I hold the river back again, and again. I do not picture bodies, because the lattice does not allow me to, and because if I allow one it will invite a flood of others. Morning comes gray. I do not go home.

That night, in the washed-out light of the server room, I open the hygiene tool and the garden loads slowly, petals coded as nodes, pathways glowing small and warm. The lattice suggests a major cleanup: pare down autobiographical noise; drop the edges of memories that add no predictive value. The templates it shows me are gentle. It indicates the childhood afternoon when my father tried to teach me a knot and failed, his hands too big, the rope too frayed.

There is a sound of summer insects and the feel of our porch under my bare legs, splinters finding me with hostile empathy. We gave up and ate popsicles. The tool says that small aches like this do not contribute to sense-making. It shows me how much heat I would gain by letting it go.

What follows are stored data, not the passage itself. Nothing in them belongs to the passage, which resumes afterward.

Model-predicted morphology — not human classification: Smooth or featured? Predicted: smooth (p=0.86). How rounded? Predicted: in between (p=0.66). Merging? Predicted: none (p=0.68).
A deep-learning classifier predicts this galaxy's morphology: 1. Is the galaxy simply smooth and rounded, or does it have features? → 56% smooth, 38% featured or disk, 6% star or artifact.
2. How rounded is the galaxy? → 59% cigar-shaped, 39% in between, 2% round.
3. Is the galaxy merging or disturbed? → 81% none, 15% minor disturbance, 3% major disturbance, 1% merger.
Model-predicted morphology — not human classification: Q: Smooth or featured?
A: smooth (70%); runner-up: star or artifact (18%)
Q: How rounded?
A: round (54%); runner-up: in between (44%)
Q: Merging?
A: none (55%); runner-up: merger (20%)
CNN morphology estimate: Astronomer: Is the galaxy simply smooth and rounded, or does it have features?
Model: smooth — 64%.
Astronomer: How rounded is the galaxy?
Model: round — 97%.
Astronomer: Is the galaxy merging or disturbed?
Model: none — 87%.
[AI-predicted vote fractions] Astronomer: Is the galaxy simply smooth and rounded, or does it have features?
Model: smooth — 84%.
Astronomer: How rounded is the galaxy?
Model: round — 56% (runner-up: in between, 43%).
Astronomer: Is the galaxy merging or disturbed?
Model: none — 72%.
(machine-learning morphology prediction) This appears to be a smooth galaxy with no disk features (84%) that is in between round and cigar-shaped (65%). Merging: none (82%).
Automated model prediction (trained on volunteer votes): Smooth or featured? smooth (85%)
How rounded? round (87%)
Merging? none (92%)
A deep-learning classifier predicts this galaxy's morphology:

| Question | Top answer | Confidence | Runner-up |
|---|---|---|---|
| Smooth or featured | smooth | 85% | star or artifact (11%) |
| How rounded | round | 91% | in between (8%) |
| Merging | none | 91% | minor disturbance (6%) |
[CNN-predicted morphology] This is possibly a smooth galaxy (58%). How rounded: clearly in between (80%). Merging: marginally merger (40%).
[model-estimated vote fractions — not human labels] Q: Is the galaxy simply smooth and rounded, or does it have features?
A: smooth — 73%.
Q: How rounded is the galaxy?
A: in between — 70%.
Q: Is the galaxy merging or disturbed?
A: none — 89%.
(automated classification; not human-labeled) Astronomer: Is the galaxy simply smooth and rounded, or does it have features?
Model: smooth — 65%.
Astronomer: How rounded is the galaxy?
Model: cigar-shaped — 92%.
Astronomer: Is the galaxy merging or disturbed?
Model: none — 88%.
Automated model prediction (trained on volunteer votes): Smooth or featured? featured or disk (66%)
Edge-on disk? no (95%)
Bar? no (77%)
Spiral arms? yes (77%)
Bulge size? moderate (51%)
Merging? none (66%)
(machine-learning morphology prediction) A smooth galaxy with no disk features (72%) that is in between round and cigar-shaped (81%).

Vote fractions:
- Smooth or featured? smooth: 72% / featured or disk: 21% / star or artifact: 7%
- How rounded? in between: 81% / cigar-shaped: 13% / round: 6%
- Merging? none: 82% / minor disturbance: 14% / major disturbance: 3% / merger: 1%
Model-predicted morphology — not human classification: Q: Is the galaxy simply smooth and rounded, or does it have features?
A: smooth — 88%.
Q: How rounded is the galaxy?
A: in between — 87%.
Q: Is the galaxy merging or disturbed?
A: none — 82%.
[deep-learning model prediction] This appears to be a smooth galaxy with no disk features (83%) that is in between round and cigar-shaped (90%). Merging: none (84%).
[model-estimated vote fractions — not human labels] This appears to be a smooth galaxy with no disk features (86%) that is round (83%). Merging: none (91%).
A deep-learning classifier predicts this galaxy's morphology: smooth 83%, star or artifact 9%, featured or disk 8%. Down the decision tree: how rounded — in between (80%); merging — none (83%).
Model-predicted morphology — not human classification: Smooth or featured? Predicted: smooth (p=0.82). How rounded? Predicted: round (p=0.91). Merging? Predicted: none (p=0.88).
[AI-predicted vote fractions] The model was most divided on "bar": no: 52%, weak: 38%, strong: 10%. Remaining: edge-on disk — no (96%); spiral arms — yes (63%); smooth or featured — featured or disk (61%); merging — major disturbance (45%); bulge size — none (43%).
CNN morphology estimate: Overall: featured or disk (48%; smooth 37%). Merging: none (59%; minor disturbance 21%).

I put my index finger on the node and do not press. The city currents run through me, ready. Somewhere down the hall, a pipe knocks twice like a door. In the ceiling, rain finds the seam and comes through in dots.

I think of the orange pith under my nail, the way it smelled before the upgrade made names for smells more important than the smells, and I cannot quite pull the sensation whole. I set a rule inside the lattice, a thing not in any manual: do not prune anything that has no reason to exist except the fact that it once existed. The rule sits there, a ridiculous little flag on a cliff. It is not efficient.

It will make me worse by the numbers. In the Hub, a call queue begins to fill. I let the thread pool form and feel myself multiplied again, the city a series of doors opening fast. Noise sings at the edge of my perception.

I do not know if guarding it like this makes me more human, or merely nostalgic for a self that was never as clear as I remember. I do not know if anyone will care whether I miss tasting cumin as cumin and not a spiced completeness function. I do know that when I close my eyes in the server room, the rain taps a pattern on the metal racks that is useless for forecasting. It is not a signal.

It is not anything. I count it anyway until the counting becomes listening, and the listening becomes something I cannot parse.